## Dataset entries
----

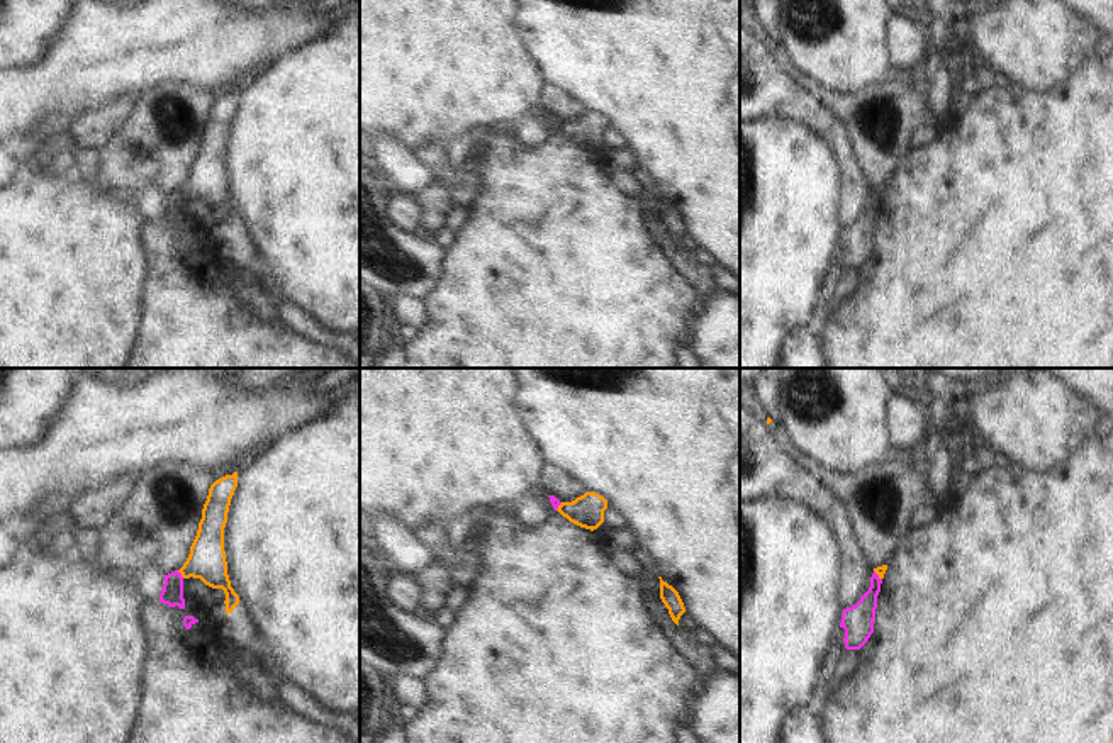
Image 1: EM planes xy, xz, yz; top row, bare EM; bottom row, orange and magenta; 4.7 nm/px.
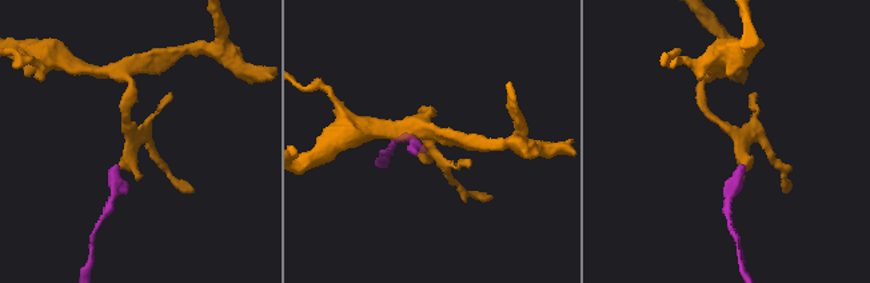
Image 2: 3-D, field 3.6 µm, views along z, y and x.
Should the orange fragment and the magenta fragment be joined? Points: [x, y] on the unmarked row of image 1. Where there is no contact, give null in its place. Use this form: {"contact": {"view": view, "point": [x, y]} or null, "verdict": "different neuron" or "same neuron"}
{"contact": {"view": "xy", "point": [180, 192]}, "verdict": "different neuron"}

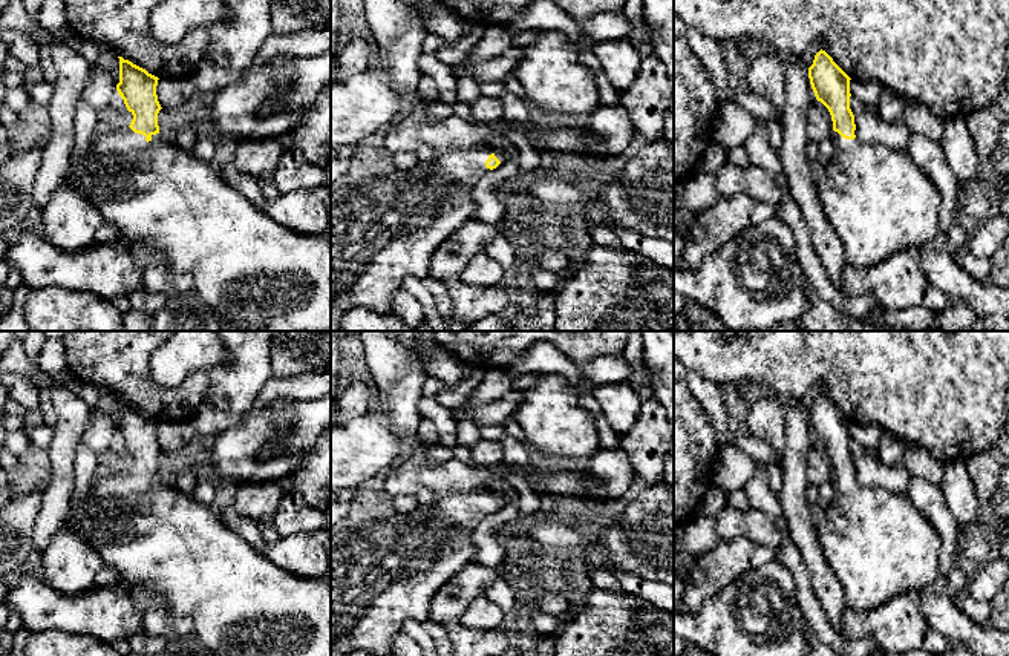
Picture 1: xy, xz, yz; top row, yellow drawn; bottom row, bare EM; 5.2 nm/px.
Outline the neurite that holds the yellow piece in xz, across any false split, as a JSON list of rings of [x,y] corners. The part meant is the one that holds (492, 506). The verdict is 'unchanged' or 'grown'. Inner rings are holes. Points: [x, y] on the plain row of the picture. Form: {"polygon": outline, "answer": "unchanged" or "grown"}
{"polygon": [[[491,490],[439,494],[430,504],[387,520],[371,520],[331,532],[331,656],[367,651],[393,656],[395,636],[404,621],[429,621],[435,593],[459,570],[473,563],[473,532],[490,513],[514,501],[513,494]]], "answer": "grown"}

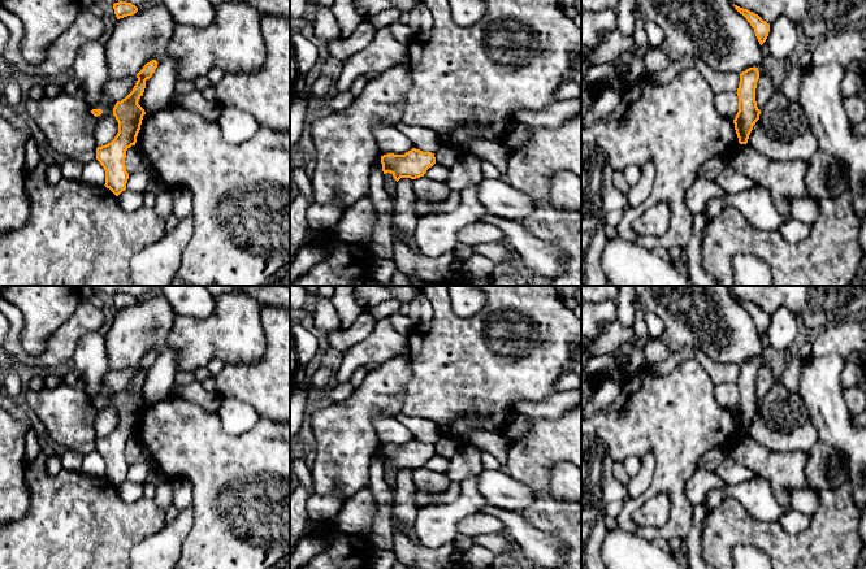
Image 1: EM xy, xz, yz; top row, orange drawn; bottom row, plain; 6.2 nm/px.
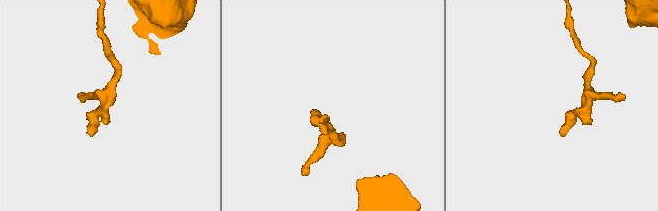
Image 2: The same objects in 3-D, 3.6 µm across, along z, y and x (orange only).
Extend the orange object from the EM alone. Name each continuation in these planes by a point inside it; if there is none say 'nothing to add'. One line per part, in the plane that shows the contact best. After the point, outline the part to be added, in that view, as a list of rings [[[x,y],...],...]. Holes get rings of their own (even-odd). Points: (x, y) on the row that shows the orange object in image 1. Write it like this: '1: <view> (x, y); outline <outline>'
nothing to add

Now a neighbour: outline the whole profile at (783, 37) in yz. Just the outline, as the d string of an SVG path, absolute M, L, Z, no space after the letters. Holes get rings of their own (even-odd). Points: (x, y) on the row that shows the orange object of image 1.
M783 16L770 25L766 39L770 57L784 60L792 53L798 40L796 26L794 22Z

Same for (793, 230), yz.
M788 220L780 227L780 234L789 242L797 243L806 239L810 234L810 225L797 220Z

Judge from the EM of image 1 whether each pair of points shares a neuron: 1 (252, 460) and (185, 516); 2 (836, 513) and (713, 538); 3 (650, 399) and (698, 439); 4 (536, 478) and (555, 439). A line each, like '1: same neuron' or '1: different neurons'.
1: different neurons
2: same neuron
3: same neuron
4: same neuron

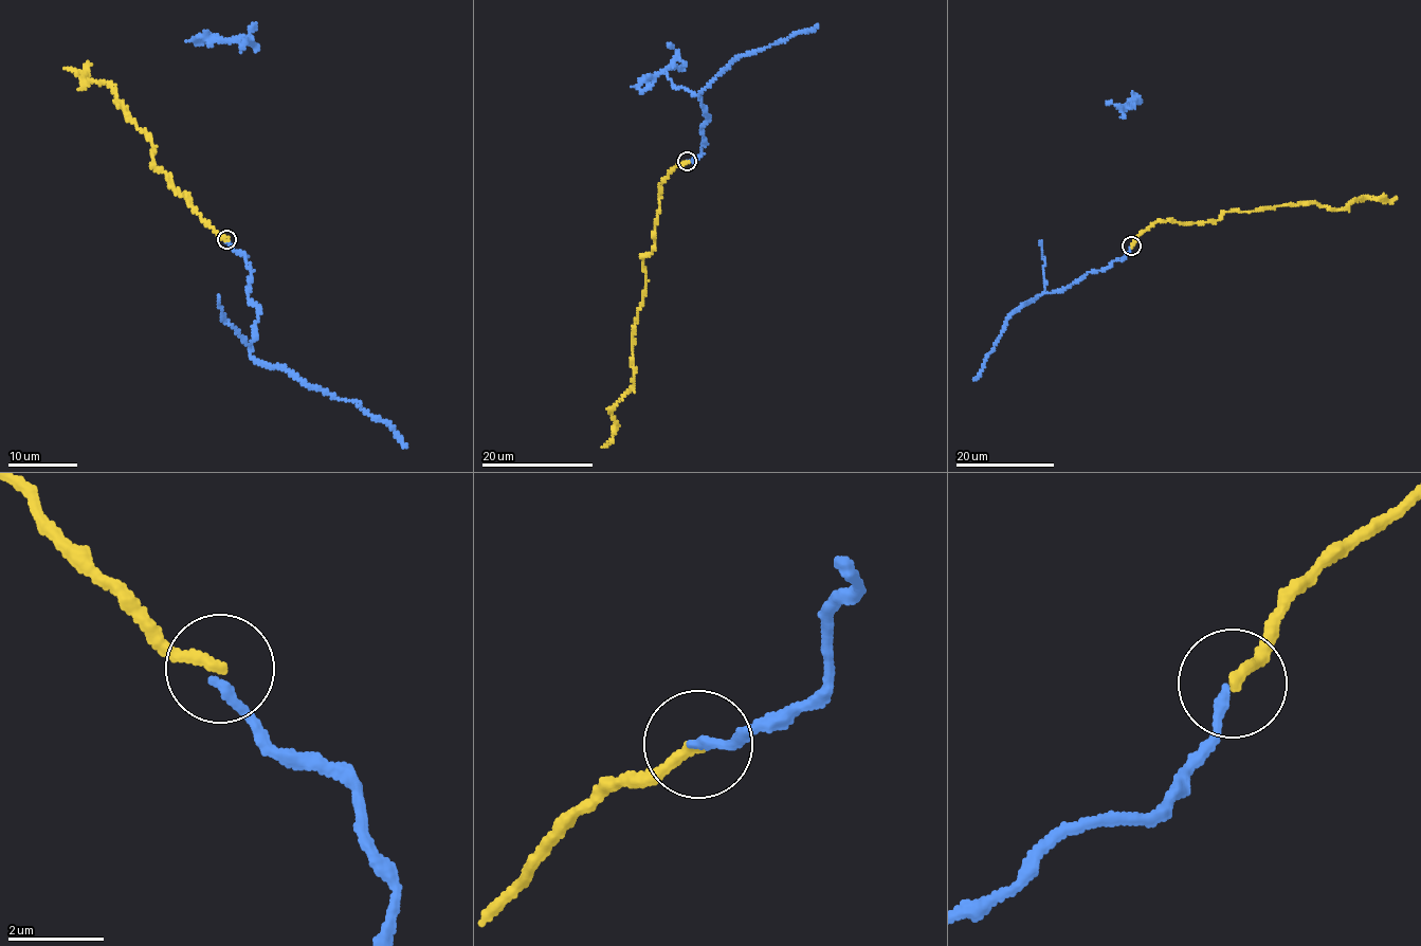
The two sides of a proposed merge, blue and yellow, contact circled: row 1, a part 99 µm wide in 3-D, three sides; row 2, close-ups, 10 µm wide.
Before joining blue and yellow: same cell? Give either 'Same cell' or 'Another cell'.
Same cell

----

## What to work on
Return word for word the lines from the beginning of the entries through the line that contains "Image 2: 3-D, field", both ends included, but no pictures.

## Answer for the task
Image 1: EM planes xy, xz, yz; top row, bare EM; bottom row, orange and magenta; 4.7 nm/px.
Image 2: 3-D, field 3.6 µm, views along z, y and x.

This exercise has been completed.